Action item >> First find the line with "immunohistochemistry image of" in the entries below, then set down exactly every line through the line with "histopathology image exhibits", that line included.

Saved entries >>
++++++++++++++++++++

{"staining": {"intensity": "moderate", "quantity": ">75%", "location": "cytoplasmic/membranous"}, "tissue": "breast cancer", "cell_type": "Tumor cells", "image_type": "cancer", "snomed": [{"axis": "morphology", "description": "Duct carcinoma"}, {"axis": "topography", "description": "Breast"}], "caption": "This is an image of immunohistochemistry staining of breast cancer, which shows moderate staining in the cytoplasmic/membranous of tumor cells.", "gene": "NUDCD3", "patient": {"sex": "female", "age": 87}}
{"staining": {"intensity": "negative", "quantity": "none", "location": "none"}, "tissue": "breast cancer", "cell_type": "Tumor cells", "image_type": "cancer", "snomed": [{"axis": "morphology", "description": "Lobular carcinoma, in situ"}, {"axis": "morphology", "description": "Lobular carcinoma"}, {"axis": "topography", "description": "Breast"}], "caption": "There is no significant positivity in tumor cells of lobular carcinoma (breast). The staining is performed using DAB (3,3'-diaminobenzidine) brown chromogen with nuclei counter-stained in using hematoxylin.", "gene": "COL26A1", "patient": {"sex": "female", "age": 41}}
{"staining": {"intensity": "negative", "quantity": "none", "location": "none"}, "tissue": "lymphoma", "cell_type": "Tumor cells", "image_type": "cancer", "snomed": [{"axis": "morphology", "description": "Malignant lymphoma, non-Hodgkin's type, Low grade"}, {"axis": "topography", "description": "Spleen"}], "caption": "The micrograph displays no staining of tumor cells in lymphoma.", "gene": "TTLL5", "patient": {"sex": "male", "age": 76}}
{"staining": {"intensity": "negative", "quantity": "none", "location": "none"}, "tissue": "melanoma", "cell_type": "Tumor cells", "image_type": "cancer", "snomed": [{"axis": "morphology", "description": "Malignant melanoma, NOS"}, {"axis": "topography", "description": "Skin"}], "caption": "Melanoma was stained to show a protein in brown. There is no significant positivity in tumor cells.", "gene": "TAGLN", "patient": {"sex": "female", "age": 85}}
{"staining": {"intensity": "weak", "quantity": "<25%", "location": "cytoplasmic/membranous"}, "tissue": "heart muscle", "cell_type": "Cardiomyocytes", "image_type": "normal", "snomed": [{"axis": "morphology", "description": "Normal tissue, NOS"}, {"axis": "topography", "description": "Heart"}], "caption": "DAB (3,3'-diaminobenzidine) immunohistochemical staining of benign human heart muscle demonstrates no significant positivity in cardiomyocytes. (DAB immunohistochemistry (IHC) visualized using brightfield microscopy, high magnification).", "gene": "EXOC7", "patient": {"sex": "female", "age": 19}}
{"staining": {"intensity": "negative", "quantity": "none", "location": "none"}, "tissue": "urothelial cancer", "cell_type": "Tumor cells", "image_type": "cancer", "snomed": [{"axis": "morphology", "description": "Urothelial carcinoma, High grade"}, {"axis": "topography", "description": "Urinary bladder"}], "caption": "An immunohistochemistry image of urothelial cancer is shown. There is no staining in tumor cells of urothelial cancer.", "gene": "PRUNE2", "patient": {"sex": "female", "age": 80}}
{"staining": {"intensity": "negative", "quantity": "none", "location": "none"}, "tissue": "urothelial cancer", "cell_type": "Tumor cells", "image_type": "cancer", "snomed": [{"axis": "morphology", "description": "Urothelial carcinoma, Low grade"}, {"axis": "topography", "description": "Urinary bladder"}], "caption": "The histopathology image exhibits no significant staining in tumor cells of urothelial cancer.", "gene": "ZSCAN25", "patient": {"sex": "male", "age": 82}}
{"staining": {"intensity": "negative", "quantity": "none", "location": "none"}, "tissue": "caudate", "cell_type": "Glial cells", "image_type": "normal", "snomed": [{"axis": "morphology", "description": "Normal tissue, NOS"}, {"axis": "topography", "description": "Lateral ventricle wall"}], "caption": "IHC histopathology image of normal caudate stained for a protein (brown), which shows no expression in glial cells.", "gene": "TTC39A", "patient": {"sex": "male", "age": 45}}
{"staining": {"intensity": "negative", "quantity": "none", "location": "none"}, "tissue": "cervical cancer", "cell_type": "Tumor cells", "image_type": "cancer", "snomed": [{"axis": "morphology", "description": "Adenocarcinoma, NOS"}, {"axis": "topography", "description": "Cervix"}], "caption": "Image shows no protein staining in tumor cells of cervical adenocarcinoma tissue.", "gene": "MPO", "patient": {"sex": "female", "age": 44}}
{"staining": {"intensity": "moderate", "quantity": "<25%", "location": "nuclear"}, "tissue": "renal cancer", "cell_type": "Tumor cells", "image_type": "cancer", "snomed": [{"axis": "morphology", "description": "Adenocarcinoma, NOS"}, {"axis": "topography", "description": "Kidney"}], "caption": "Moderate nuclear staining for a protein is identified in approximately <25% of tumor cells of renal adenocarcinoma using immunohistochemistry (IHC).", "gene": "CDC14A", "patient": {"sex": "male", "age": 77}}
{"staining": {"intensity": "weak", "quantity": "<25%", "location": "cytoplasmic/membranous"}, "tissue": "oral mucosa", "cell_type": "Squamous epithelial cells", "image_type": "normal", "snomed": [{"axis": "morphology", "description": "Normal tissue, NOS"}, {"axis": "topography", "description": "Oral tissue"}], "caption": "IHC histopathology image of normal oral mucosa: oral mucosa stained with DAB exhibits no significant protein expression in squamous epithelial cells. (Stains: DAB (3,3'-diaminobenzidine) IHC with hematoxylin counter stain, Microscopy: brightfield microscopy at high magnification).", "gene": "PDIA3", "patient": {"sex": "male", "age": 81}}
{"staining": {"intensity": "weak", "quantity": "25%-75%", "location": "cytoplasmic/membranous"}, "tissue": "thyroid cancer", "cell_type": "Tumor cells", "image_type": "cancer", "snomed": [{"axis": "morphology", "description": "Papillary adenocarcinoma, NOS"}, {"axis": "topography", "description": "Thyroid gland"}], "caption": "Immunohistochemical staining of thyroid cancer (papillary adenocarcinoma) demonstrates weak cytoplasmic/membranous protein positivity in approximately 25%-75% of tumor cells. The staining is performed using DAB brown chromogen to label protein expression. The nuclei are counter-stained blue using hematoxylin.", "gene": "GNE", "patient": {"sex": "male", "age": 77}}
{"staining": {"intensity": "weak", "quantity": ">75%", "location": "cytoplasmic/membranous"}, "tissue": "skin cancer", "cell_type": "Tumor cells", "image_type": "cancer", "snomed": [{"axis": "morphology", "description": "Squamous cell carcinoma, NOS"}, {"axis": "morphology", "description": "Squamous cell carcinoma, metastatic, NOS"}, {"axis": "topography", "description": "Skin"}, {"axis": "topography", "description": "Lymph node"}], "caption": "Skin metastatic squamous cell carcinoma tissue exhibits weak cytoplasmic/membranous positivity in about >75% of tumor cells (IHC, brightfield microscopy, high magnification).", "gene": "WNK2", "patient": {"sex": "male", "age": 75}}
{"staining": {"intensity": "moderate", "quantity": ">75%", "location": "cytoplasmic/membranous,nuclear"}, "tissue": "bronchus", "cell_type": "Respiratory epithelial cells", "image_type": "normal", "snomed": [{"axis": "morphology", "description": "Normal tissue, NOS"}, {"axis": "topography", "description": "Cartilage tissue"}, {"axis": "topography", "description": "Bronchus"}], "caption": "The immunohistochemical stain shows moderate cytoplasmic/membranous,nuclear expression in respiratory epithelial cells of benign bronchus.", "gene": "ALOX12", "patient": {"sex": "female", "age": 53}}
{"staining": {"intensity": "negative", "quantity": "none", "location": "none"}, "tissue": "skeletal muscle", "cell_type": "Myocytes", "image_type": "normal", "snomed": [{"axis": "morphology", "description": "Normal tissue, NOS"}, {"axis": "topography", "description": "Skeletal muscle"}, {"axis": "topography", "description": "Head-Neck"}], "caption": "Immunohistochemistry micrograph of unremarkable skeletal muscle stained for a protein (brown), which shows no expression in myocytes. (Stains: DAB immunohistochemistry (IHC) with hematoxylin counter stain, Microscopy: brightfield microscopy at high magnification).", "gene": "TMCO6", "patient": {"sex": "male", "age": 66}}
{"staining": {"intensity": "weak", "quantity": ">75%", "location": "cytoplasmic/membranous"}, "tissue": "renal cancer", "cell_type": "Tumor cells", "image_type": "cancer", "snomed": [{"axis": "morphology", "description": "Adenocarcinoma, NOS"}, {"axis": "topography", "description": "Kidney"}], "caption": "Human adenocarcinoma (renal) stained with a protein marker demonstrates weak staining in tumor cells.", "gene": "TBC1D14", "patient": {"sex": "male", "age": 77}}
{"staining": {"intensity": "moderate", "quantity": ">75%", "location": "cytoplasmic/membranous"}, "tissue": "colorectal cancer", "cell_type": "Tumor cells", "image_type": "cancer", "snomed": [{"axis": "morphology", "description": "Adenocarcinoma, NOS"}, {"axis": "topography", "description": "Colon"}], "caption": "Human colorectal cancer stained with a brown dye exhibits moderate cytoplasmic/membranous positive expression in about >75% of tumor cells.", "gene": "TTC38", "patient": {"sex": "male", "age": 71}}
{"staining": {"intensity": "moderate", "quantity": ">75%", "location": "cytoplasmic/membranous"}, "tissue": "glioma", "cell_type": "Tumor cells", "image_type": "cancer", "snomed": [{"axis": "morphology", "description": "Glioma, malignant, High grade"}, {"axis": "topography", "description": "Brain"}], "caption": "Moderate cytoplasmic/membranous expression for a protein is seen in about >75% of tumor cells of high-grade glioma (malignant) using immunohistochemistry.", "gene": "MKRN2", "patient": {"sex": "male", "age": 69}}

++++++++++++++++++++

Task response >>
{"staining": {"intensity": "negative", "quantity": "none", "location": "none"}, "tissue": "urothelial cancer", "cell_type": "Tumor cells", "image_type": "cancer", "snomed": [{"axis": "morphology", "description": "Urothelial carcinoma, High grade"}, {"axis": "topography", "description": "Urinary bladder"}], "caption": "An immunohistochemistry image of urothelial cancer is shown. There is no staining in tumor cells of urothelial cancer.", "gene": "PRUNE2", "patient": {"sex": "female", "age": 80}}
{"staining": {"intensity": "negative", "quantity": "none", "location": "none"}, "tissue": "urothelial cancer", "cell_type": "Tumor cells", "image_type": "cancer", "snomed": [{"axis": "morphology", "description": "Urothelial carcinoma, Low grade"}, {"axis": "topography", "description": "Urinary bladder"}], "caption": "The histopathology image exhibits no significant staining in tumor cells of urothelial cancer.", "gene": "ZSCAN25", "patient": {"sex": "male", "age": 82}}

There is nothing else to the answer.